I think it's this fractal recursion that Deleuze has in mind with difference-in-itself. Difference is immanently within any system. You might even say that difference is within time, in the sense that one is already two, etc ... There is no atomic difference. Looking at things this way definitely produces some strange paradoxes. If difference is constantly differentiating within itself, then we can (and must) begin in the middle, at any level. To understand that single arbitrary starting point though we have to move up and down the levels of difference infinitely in both larger and smaller directions. That single difference becomes an entire universe. In other words, every difference-in-itself, repeats a whole, and they all repeat a different whole but the same way. So we say that the One only appears at the end of the chain, after thinking through an infinite series of differentiations, but in some sense it is there implicitly at the beginning in each and every difference. And the same type of paradox appears with our original question: where did the initial oscillators come from?
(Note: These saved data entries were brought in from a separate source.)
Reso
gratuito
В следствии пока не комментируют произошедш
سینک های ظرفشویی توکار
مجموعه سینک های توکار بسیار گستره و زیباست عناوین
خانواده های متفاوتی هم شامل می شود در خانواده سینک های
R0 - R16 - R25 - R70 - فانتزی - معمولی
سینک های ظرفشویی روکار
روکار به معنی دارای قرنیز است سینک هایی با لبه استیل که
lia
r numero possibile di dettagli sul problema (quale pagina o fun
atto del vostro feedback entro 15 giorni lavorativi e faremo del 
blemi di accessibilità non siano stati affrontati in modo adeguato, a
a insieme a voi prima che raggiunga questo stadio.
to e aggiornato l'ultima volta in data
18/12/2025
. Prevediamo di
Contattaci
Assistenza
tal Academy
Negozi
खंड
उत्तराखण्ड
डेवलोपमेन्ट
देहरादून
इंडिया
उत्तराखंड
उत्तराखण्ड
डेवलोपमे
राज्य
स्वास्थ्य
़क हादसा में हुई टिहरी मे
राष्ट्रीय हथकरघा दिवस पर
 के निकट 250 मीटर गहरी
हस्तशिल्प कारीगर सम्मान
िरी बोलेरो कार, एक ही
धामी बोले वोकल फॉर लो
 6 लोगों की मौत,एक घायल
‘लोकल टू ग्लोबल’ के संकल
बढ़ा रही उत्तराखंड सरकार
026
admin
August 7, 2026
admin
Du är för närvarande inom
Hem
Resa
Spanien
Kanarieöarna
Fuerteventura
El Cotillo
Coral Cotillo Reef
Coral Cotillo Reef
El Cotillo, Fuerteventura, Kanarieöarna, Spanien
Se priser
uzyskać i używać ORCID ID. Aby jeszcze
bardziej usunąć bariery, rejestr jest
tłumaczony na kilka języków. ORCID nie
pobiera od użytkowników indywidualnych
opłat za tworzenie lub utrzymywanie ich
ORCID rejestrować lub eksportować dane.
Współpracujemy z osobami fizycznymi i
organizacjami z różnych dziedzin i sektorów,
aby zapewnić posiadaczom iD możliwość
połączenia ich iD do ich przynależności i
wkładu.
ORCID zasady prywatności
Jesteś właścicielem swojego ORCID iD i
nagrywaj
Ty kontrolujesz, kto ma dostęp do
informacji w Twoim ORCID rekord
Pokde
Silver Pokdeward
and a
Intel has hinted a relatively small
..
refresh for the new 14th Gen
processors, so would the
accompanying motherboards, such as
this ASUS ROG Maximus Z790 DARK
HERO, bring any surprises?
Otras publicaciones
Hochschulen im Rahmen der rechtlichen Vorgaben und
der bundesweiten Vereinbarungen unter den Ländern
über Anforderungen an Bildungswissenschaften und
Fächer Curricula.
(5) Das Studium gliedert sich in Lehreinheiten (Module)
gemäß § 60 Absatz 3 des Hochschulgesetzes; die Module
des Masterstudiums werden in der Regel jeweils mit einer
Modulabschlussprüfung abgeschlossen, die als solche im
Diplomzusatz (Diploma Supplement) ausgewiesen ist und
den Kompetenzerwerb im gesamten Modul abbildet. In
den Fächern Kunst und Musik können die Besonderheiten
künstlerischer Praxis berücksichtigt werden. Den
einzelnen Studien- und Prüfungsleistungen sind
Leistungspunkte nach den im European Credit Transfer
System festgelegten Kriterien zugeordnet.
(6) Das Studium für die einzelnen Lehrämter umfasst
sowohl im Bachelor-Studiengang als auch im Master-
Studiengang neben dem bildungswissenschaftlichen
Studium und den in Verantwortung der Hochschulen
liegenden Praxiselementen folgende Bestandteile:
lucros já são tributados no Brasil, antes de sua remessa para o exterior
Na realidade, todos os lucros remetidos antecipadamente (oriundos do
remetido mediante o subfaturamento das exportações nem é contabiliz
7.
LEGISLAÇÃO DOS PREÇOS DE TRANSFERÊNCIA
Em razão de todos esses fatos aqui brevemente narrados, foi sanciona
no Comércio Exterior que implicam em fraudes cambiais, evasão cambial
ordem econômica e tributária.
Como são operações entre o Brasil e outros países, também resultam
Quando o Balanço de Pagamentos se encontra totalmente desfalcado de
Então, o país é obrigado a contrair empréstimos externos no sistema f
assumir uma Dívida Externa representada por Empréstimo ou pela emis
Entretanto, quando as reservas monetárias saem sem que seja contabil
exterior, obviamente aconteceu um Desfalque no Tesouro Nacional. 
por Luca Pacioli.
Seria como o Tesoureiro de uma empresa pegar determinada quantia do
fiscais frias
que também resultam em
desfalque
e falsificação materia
In fact, there are no "initial oscillators", if we mean by this some smallest unit that is indivisible. Every oscillator has two series within it, ad infinitum. But by the same token, every level we might start with is inside of some other oscillator, in an endless series of nested vibrations. In which case the identity of that oscillator is actually constructed by something outside itself, of which it is merely a part or an internal differentiation. The immanence of difference refers immediately to an outside. And the singularity that differentiates difference refers to all the other singularities in an indefinite multiplicity.
Everything is upside down in the world of the eternal return. The only anything is everything.